Le dernier scrutin présidentiel en 2023 avait porté au pouvoir Bola Ahmed Tinubu, qui briguera l’année prochaine un second mandat.
L’annonce a été faite par le président de l’INEC, Joash Ojo Amupitan, depuis Abuja, à l’occasion d’une conférence de presse.
Le président du pays le plus peuplé d’Afrique sera élu le 20 février 2027, tout comme les députés, et l’élection des gouverneurs se tiendra le 6 mars 2027, selon l’INEC.
Plus tôt cette semaine, le Sénat, sous pression populaire et politique, avait adopté un amendement autorisant la transmission électronique en temps réel des résultats électoraux, après l’avoir initialement rejeté dans le cadre de l’adoption d’une nouvelle loi électorale.
Les contentieux post-électoraux sont fréquents dans le pays et, malgré le déploiement de nouvelles technologies par l’INEC, la crédibilité des résultats reste régulièrement contestée.
M. Tinubu avait été élu en février 2023 dès le premier tour avec environ 36% des voix, contre Atiku Abubakar et Peter Obi.

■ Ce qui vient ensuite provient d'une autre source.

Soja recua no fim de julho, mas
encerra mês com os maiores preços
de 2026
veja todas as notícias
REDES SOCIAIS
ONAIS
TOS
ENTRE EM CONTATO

Ce dernier a déjà déclaré qu’il se représenterait au scrutin de 2027.
La participation n’avait été que de 26%, soit huit points de moins que le scrutin précédent.
Pour être élu au premier tour, il faut qu’un candidat rassemble au moins 25% des voix dans plus des deux tiers des 36 États du pays plus la capitale fédérale.

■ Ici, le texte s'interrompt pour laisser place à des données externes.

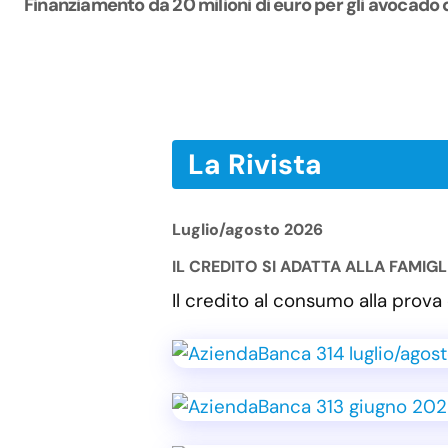
Finanziamento da 20 milioni di euro per gli avocado 
La Rivista
Luglio/agosto 2026
IL CREDITO SI ADATTA ALLA FAMIG
Il credito al consumo alla pro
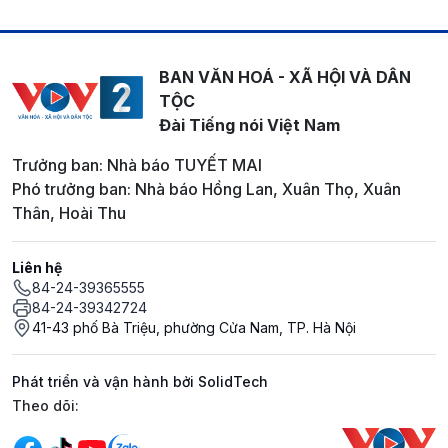
BAN VĂN HOÁ - XÃ HỘI VÀ DÂN
TỘC
Đài Tiếng nói Việt Nam
Trưởng ban: Nhà báo TUYẾT MAI
Phó trưởng ban: Nhà báo Hồng Lan, Xuân Thọ, Xuân
Thân, Hoài Thu
Liên hệ
84-24-39365555
84-24-39342724
41-43 phố Bà Triệu, phường Cửa Nam, TP. Hà Nội
Phát triển và vận hành bởi SolidTech
Mạng xã hội
Theo dõi:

À son arrivée au pouvoir en mai 2023, M. Tinubu a mis en place plusieurs réformes économiques, parmi lesquelles la suppression d’une coûteuse subvention sur le carburant et la révision du taux de change du naira.
Si ses partisans estiment que ces réformes sont cruciales pour stimuler les investissements à long terme dans le pays, les Nigérians ordinaires ont enduré une inflation galopante, la valeur du naira s’effondrant face au dollar et le coût des biens grimpant en flèche.

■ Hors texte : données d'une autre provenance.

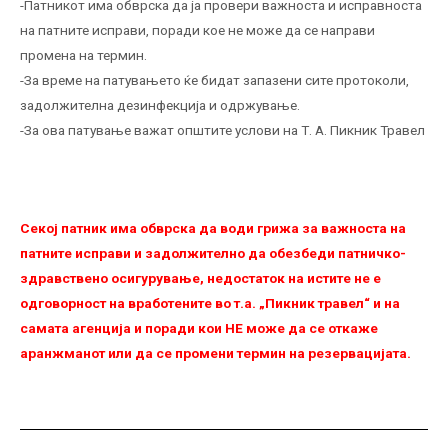
-Патникот има обврска да ја провери важноста и исправноста
на патните исправи, поради кое не може да се направи
промена на термин.
-За време на патувањето ќе бидат запазени сите протоколи,
задолжителна дезинфекција и одржување.
-За ова патување важат општите услови на Т. А. Пикник Травел
Секој патник има обврска да води грижа за важноста на
патните исправи и задолжително да обезбеди патничко-
здравствено осигурување, недостаток на истите не е
одговорност на вработените во т.а. „Пикник травел“ и на
самата агенција и поради кои НЕ можe да се откаже
аранжманот или да се промени термин на резервацијата.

L’actuel chef de l’Etat est sous pression internationale, en particulier des Etats-Unis, alors que la sécurité connaît une dégradation certaine, avec une augmentation du nombre d’attaques jihadistes et de kidnappings.
Des acteurs politiques américains et des associations chrétiennes aux Etats-Unis affirment depuis plusieurs mois que les chrétiens sont persécutés au Nigeria, théâtre depuis des années de violences de groupes jihadistes et de gangs criminels.
Abuja et des experts démentent formellement, mais ces accusations ont été reprises par le président Donald Trump qui a évoqué un «génocide» des chrétiens au Nigeria.
Le Nigeria est confronté à une insurrection jihadiste depuis plus de 16 ans dans le nord-est, à un conflit entre agriculteurs et éleveurs dans le centre-nord, à des violences séparatistes dans le sud-est et à des enlèvements contre rançon dans le nord-ouest, qui pourraient gagner progressivement le sud-ouest, jusque-là relativement plus sûr.